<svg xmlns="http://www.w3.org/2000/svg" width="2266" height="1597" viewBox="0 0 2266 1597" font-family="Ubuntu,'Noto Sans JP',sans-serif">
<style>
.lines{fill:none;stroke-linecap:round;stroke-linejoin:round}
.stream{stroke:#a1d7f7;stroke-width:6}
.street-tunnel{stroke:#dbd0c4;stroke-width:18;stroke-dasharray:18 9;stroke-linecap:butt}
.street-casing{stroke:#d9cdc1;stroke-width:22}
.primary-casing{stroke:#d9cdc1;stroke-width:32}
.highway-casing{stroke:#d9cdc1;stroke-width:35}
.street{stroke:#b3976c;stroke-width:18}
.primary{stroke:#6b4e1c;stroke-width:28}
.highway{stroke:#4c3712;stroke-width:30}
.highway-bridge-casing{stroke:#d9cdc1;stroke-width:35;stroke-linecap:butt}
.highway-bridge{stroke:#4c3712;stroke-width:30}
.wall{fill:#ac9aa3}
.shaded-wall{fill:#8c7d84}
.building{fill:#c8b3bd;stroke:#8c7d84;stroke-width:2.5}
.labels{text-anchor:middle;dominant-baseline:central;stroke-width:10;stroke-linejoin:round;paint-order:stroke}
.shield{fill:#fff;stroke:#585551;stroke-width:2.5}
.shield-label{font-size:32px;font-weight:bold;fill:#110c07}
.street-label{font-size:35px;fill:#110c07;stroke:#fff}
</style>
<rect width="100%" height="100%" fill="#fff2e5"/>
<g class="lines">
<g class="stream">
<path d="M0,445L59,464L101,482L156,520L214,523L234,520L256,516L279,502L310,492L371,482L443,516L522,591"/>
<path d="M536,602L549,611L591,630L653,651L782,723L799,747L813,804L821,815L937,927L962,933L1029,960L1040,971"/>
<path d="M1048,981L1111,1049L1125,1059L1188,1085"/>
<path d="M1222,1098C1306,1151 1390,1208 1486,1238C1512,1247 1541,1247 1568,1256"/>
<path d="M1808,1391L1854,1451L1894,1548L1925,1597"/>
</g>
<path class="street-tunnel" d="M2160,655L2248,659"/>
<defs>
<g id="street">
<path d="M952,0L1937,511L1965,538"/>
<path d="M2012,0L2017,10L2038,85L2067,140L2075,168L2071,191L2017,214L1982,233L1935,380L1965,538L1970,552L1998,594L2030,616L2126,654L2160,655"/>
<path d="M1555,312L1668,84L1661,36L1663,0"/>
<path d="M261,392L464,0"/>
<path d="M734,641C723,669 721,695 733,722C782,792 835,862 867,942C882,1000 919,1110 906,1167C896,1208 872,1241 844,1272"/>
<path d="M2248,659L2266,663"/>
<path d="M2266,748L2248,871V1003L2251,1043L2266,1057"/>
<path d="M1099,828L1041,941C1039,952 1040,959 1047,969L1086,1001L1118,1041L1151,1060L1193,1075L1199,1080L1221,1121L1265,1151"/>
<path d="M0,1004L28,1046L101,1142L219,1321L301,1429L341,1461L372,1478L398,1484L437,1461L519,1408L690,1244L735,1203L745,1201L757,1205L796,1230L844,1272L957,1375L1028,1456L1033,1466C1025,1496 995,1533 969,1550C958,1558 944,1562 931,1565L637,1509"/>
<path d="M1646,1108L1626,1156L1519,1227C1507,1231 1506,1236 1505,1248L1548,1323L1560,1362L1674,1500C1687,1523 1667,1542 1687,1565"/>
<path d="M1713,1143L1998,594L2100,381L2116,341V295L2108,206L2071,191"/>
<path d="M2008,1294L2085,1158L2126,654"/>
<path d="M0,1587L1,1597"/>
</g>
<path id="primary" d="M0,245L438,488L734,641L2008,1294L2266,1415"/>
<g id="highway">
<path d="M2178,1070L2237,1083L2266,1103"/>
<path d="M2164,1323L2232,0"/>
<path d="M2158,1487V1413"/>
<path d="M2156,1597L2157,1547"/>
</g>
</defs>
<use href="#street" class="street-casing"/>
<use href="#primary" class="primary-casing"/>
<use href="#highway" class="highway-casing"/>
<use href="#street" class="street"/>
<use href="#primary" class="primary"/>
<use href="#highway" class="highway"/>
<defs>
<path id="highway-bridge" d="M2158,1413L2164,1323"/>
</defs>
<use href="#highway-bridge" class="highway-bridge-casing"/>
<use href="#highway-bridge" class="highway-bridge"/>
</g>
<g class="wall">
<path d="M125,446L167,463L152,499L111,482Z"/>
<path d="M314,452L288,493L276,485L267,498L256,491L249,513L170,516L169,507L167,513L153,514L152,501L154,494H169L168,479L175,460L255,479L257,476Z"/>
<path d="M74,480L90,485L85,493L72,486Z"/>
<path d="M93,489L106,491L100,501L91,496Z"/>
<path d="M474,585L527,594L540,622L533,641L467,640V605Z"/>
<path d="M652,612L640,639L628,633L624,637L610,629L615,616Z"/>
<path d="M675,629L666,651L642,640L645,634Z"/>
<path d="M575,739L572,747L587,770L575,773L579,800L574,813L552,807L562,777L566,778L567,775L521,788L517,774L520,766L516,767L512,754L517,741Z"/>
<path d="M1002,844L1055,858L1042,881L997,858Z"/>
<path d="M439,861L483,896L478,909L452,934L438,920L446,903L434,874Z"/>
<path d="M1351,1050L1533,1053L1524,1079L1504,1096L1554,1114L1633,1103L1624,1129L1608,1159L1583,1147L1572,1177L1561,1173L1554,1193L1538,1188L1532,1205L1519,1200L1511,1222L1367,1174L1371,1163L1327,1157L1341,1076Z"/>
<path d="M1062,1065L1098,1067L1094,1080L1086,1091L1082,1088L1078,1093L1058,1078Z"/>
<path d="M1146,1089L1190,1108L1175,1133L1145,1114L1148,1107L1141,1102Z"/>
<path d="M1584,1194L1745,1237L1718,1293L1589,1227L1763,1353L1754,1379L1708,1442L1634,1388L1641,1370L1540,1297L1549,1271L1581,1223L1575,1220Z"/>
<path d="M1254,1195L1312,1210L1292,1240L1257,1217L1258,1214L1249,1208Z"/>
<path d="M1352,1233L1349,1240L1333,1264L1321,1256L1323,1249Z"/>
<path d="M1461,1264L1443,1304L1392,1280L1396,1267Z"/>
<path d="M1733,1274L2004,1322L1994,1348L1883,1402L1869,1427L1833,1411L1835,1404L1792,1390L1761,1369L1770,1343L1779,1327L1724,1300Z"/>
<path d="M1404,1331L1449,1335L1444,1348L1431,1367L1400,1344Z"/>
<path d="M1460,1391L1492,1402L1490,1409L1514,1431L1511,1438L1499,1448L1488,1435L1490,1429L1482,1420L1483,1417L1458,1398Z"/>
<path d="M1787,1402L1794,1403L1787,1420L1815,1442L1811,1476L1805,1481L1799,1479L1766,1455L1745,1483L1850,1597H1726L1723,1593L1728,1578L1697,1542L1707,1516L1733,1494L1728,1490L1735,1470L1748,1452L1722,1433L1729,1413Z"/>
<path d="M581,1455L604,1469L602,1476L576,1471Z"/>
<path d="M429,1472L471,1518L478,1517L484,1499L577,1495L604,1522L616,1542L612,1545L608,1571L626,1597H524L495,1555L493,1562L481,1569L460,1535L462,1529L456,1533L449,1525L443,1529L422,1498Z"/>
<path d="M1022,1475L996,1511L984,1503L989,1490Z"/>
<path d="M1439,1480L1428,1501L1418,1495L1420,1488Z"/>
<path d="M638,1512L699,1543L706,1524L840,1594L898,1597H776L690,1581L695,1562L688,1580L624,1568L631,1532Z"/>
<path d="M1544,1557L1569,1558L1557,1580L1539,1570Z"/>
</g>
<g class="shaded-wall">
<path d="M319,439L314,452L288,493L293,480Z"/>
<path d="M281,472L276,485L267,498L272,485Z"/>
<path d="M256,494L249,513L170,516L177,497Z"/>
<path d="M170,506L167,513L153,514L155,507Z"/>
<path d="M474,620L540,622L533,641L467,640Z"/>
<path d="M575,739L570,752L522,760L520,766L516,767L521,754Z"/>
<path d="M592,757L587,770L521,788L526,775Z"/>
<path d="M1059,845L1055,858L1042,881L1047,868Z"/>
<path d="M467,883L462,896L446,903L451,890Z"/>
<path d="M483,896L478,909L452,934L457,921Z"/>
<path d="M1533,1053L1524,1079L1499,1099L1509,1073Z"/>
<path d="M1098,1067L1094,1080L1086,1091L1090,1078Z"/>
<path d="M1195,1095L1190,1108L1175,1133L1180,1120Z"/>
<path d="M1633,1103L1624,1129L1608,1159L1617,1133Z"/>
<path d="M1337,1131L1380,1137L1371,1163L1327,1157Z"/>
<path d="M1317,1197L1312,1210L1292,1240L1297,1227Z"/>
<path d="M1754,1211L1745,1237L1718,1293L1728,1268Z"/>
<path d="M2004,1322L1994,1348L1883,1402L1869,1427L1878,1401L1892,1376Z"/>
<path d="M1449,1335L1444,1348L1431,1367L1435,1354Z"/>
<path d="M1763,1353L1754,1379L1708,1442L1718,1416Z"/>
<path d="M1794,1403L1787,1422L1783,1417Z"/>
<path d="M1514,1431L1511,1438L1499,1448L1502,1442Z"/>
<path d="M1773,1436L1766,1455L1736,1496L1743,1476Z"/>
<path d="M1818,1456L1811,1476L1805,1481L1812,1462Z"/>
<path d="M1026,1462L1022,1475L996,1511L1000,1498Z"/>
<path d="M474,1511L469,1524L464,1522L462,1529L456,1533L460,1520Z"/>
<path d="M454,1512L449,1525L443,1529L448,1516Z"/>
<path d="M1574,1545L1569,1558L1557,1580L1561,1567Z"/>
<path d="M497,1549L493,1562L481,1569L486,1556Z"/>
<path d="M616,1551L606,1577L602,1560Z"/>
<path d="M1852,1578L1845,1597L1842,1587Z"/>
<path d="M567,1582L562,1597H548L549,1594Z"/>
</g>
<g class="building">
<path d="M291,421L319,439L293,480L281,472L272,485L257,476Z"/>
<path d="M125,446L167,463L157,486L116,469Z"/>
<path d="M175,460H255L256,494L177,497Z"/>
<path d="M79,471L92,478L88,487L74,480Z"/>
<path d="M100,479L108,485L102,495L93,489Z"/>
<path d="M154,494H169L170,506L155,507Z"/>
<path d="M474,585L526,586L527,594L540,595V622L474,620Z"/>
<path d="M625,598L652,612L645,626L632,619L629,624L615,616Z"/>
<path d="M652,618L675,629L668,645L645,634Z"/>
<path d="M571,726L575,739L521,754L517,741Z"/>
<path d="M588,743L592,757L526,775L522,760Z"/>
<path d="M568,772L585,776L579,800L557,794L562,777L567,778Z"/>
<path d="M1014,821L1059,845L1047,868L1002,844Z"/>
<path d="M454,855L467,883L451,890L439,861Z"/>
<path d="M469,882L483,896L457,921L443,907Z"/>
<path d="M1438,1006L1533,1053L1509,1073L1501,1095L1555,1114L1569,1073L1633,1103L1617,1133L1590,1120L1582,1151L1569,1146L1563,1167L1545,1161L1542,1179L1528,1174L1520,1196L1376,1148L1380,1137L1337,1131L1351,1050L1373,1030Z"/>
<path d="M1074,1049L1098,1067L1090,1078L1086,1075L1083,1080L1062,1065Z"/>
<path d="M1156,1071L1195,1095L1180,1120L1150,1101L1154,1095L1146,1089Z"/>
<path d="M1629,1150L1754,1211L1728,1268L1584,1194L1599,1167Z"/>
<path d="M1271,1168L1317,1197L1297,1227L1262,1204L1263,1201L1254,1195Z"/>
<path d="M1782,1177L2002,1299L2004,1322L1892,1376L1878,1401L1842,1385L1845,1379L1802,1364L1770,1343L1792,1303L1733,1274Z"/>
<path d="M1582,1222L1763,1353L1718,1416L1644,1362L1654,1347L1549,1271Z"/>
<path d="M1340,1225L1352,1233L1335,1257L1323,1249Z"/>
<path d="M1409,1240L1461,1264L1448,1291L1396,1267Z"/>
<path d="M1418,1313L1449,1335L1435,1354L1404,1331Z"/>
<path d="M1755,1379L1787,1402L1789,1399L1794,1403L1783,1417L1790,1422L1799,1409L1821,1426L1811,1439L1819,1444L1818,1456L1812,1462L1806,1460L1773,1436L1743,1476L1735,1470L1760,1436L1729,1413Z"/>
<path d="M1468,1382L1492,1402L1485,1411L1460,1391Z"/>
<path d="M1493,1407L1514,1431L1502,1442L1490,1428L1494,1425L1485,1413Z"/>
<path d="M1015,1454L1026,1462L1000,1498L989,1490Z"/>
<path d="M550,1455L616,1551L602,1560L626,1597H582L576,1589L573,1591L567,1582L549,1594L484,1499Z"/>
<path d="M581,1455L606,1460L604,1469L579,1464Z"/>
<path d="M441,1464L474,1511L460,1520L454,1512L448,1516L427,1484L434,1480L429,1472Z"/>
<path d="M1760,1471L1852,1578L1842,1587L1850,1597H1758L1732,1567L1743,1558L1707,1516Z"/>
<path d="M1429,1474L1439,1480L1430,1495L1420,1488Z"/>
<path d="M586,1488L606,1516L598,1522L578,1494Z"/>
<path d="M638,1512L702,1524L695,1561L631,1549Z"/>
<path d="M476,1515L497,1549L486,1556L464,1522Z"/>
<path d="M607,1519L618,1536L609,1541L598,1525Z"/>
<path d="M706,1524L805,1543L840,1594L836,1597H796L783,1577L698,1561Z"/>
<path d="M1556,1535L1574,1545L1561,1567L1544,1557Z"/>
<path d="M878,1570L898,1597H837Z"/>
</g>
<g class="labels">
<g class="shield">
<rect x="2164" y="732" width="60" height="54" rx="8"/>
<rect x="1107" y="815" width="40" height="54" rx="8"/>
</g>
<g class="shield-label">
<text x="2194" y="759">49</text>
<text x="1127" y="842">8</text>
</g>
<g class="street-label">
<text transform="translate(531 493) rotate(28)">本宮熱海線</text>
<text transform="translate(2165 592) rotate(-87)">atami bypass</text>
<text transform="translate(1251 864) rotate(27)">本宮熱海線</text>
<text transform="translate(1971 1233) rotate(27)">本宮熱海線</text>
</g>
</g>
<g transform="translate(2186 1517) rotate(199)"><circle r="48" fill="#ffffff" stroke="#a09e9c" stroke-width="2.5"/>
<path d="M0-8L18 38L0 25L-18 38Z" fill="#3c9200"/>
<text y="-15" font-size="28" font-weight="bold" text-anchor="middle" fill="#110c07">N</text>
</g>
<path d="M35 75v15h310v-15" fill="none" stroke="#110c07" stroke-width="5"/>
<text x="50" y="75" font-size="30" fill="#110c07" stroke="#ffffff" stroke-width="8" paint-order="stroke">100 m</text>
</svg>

★ ★ ★

Where does the word "lines" show up in the material? Copy out each line that has it.

.lines{fill:none;stroke-linecap:round;stroke-linejoin:round}
<g class="lines">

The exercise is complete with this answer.